Maybe I am hard on myself, but I can't make this irrational behaviour go away. I'm just disgusted by myself at every turn and the way I stay angry with the world for not giving it what it owes me - when, as a matter of fact, it doesn't owe me anything. I'm obviously too concerned with concealing this from everyone else than working on the problem itself. Everything is my fault but even as I realize this I'm too pathetic to actually take responsibility.
My plan was always to grow up faster than other people and never rely on everyone. But that's ruined me and now the disappearance of someone I only knew for a few weeks is triggering these emotions.

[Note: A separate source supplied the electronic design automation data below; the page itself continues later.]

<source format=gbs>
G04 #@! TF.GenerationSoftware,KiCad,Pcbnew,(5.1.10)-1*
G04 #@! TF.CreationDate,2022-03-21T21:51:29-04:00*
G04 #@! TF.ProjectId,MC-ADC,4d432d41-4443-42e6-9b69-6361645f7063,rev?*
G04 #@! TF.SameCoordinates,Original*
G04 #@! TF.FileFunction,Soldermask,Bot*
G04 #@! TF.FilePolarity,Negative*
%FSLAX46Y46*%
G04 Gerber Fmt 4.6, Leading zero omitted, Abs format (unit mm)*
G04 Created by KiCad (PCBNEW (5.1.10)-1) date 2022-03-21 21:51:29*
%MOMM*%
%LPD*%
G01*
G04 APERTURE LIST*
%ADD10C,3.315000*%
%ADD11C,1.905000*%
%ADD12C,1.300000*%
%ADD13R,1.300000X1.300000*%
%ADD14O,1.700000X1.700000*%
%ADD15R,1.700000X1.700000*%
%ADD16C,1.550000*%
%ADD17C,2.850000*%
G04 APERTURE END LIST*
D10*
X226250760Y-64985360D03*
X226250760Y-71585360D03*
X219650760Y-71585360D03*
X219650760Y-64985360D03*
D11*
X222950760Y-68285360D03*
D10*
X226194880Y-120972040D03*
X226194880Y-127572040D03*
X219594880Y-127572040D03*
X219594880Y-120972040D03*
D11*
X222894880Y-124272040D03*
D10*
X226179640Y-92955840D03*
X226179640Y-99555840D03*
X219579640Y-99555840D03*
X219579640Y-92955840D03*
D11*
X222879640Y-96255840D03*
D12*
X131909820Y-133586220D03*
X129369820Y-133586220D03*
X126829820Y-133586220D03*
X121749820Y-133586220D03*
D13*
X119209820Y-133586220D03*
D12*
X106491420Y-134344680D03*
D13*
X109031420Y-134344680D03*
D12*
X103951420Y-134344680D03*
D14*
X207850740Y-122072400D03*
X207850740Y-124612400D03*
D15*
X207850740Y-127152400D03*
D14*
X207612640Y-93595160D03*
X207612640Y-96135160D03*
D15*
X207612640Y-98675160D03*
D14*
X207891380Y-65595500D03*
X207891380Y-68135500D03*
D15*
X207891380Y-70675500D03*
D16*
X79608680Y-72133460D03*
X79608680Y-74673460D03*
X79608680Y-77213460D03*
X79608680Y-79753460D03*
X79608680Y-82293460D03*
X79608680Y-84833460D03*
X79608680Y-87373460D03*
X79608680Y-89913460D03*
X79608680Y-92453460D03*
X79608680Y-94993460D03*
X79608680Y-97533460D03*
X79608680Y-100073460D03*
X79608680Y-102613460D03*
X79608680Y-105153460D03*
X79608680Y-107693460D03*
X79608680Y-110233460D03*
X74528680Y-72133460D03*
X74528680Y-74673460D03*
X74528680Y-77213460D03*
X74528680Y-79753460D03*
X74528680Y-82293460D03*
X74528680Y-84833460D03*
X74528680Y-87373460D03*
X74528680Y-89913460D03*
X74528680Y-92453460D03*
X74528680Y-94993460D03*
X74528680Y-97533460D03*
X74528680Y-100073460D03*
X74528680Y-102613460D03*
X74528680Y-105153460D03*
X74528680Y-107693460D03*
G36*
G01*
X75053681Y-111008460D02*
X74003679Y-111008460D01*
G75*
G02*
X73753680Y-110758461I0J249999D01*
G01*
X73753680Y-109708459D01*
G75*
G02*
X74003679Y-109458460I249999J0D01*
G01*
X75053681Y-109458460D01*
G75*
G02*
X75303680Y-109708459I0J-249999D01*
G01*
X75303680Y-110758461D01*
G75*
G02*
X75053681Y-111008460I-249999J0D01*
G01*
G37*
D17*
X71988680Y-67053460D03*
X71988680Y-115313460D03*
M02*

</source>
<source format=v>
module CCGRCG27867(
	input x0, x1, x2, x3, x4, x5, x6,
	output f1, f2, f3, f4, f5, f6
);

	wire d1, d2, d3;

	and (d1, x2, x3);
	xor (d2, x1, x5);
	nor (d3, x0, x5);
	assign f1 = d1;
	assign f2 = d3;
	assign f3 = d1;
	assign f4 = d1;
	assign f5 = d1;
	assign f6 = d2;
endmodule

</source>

How accurate these statements are I do not know. I think I will disagree with the 'too pathetic' part and 'everything is my fault' part. I find it difficult to believe you have the power to make choices for others in life.
For instance this guy who used you emotionally and made a choice to hide in his closet and push you away. That is not a thing you did, not did you choose it. This is on him.

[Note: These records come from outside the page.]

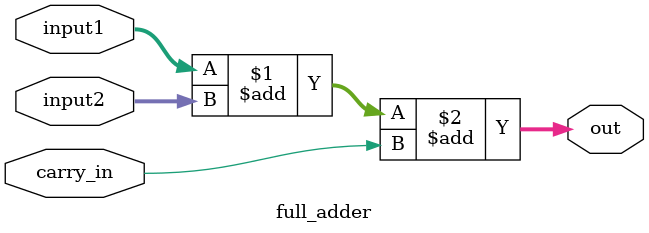
<source format=v>

module dsp_adder(
    input [31:0] input1,
    input [31:0] input2,
    output [31:0] out
);
    wire [31:0] O;
	adder_dsp dsp_inst (
        .input1(input1),
        .input2(input2),
        .is_sub(0),
        .out(O)
    );

    assign out = O;  // O[31:0] is the full 32-bit result

endmodule

module adder(input1, input2, out);
	input [31:0]	input1;
	input [31:0]	input2;
	output [31:0]	out;

	assign		out = input1 + input2;
endmodule

module full_adder(carry_in, input1, input2, out);
	input		carry_in;
	input [31:0]	input1;
	input [31:0]	input2;
	output [31:0]	out;

	assign		out = input1 + input2 + carry_in;
endmodule
</source>
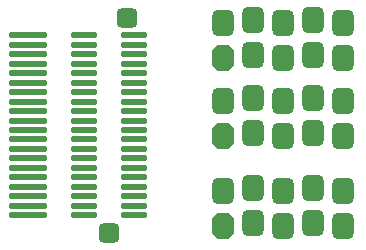
<source format=gbr>
%TF.GenerationSoftware,Altium Limited,Altium Designer,24.8.2 (39)*%
G04 Layer_Color=16711935*
%FSLAX45Y45*%
%MOMM*%
%TF.SameCoordinates,C54AC7BA-B540-4DA4-B2B9-A01D8BF79CE3*%
%TF.FilePolarity,Negative*%
%TF.FileFunction,Soldermask,Bot*%
%TF.Part,Single*%
G01*
G75*
%TA.AperFunction,SMDPad,CuDef*%
G04:AMPARAMS|DCode=22|XSize=2.28mm|YSize=0.58mm|CornerRadius=0.165mm|HoleSize=0mm|Usage=FLASHONLY|Rotation=180.000|XOffset=0mm|YOffset=0mm|HoleType=Round|Shape=RoundedRectangle|*
%AMROUNDEDRECTD22*
21,1,2.28000,0.25000,0,0,180.0*
21,1,1.95000,0.58000,0,0,180.0*
1,1,0.33000,-0.97500,0.12500*
1,1,0.33000,0.97500,0.12500*
1,1,0.33000,0.97500,-0.12500*
1,1,0.33000,-0.97500,-0.12500*
%
%ADD22ROUNDEDRECTD22*%
G04:AMPARAMS|DCode=23|XSize=3.28mm|YSize=0.58mm|CornerRadius=0.165mm|HoleSize=0mm|Usage=FLASHONLY|Rotation=0.000|XOffset=0mm|YOffset=0mm|HoleType=Round|Shape=RoundedRectangle|*
%AMROUNDEDRECTD23*
21,1,3.28000,0.25000,0,0,0.0*
21,1,2.95000,0.58000,0,0,0.0*
1,1,0.33000,1.47500,-0.12500*
1,1,0.33000,-1.47500,-0.12500*
1,1,0.33000,-1.47500,0.12500*
1,1,0.33000,1.47500,0.12500*
%
%ADD23ROUNDEDRECTD23*%
%TA.AperFunction,ComponentPad*%
G04:AMPARAMS|DCode=24|XSize=1.85mm|YSize=2.25mm|CornerRadius=0.5mm|HoleSize=0mm|Usage=FLASHONLY|Rotation=0.000|XOffset=0mm|YOffset=0mm|HoleType=Round|Shape=RoundedRectangle|*
%AMROUNDEDRECTD24*
21,1,1.85000,1.25001,0,0,0.0*
21,1,0.85000,2.25000,0,0,0.0*
1,1,1.00000,0.42500,-0.62500*
1,1,1.00000,-0.42500,-0.62500*
1,1,1.00000,-0.42500,0.62500*
1,1,1.00000,0.42500,0.62500*
%
%ADD24ROUNDEDRECTD24*%
G04:AMPARAMS|DCode=25|XSize=1.85mm|YSize=2.25mm|CornerRadius=0mm|HoleSize=0mm|Usage=FLASHONLY|Rotation=0.000|XOffset=0mm|YOffset=0mm|HoleType=Round|Shape=Octagon|*
%AMOCTAGOND25*
4,1,8,-0.46250,1.12500,0.46250,1.12500,0.92500,0.66250,0.92500,-0.66250,0.46250,-1.12500,-0.46250,-1.12500,-0.92500,-0.66250,-0.92500,0.66250,-0.46250,1.12500,0.0*
%
%ADD25OCTAGOND25*%

G04:AMPARAMS|DCode=26|XSize=1.7mm|YSize=1.75mm|CornerRadius=0.4625mm|HoleSize=0mm|Usage=FLASHONLY|Rotation=270.000|XOffset=0mm|YOffset=0mm|HoleType=Round|Shape=RoundedRectangle|*
%AMROUNDEDRECTD26*
21,1,1.70000,0.82500,0,0,270.0*
21,1,0.77500,1.75000,0,0,270.0*
1,1,0.92500,-0.41250,-0.38750*
1,1,0.92500,-0.41250,0.38750*
1,1,0.92500,0.41250,0.38750*
1,1,0.92500,0.41250,-0.38750*
%
%ADD26ROUNDEDRECTD26*%
D22*
X1195999Y2110003D02*
D03*
X770000D02*
D03*
X1195999Y2030003D02*
D03*
Y1950003D02*
D03*
Y1870003D02*
D03*
Y1790003D02*
D03*
Y1710003D02*
D03*
Y1630004D02*
D03*
Y1550004D02*
D03*
Y1470004D02*
D03*
Y1390004D02*
D03*
Y1310004D02*
D03*
Y1229999D02*
D03*
Y1149999D02*
D03*
Y1070000D02*
D03*
Y990000D02*
D03*
Y910000D02*
D03*
Y830000D02*
D03*
Y750000D02*
D03*
Y670000D02*
D03*
Y590001D02*
D03*
X770000Y2030003D02*
D03*
Y1950003D02*
D03*
Y1870003D02*
D03*
Y1790003D02*
D03*
Y1710003D02*
D03*
Y1630004D02*
D03*
Y1550004D02*
D03*
Y1470004D02*
D03*
Y1390004D02*
D03*
Y1310004D02*
D03*
Y1229999D02*
D03*
Y1149999D02*
D03*
Y1070000D02*
D03*
Y990000D02*
D03*
Y910000D02*
D03*
Y830000D02*
D03*
Y750000D02*
D03*
Y670000D02*
D03*
Y590001D02*
D03*
D23*
X299999Y2109998D02*
D03*
Y1869999D02*
D03*
Y1949999D02*
D03*
Y2029998D02*
D03*
Y1709999D02*
D03*
Y1789999D02*
D03*
Y1629999D02*
D03*
Y1549999D02*
D03*
Y1470000D02*
D03*
Y1390000D02*
D03*
Y1310000D02*
D03*
Y1230000D02*
D03*
Y1150000D02*
D03*
Y1070000D02*
D03*
Y990001D02*
D03*
Y910001D02*
D03*
Y830001D02*
D03*
Y750001D02*
D03*
Y670001D02*
D03*
Y590001D02*
D03*
D24*
X2965998Y793998D02*
D03*
X2711998Y819997D02*
D03*
X2457998Y793998D02*
D03*
X2203998Y819997D02*
D03*
X1949998Y793998D02*
D03*
X2965998Y499998D02*
D03*
X2711998Y525997D02*
D03*
X2457998Y499998D02*
D03*
X2203998Y525997D02*
D03*
X2965998Y1553998D02*
D03*
X2711998Y1580002D02*
D03*
X2457998Y1553998D02*
D03*
X2203998Y1580002D02*
D03*
X1949998Y1553998D02*
D03*
X2965998Y1259998D02*
D03*
X2711998Y1286002D02*
D03*
X2457998Y1259998D02*
D03*
X2203998Y1286002D02*
D03*
X2965998Y2213998D02*
D03*
X2711998Y2239998D02*
D03*
X2457998Y2213998D02*
D03*
X2203998Y2239998D02*
D03*
X1949998Y2213998D02*
D03*
X2965998Y1919998D02*
D03*
X2711998Y1945998D02*
D03*
X2457998Y1919998D02*
D03*
X2203998Y1945998D02*
D03*
D25*
X1949998Y499998D02*
D03*
Y1259998D02*
D03*
Y1919998D02*
D03*
D26*
X982999Y440003D02*
D03*
X1132996Y2260000D02*
D03*
%TF.MD5,3533356ffe0a73460105f6be420638c6*%
M02*

</source>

However it appears you have some idea of the 'problem' when it comes to self.
Like the confession you are working too hard on hiding it, and the plan to be fiercely independent.
Can you bring yourself to the point where you can start thinking about potential avenues of 'fixing' these things? I'm not saying that you actually start fixing, but just sit down and think of potential methods to 'fix' these?
You may not understand this (but then again you might), but your biggest problem with all of this is you feel like you have no control here. I think that thinking about potential solutions may actually restore some sense of control.
You had no control over falling in love (Falling is a key, like gravity, once love takes over you are pretty much powerless to stop the experience). you have no control over this guys actions. You feel powerless over how you act/behave - and ultimately this plan to rely on no one means you seek absolute control over everything that happens to you.
You view your feelings as irrational behavior, you are angry at yourself because you can't just manage to control those emotions, those passion that rule you.
Understand you will never, ever control your emotions. You may learn how to temper them, to flow with them and accept them. You may actually learn how to maintain rational thought to direct how you express those emotions.
This is not really controlling them. This is mastering ones passions.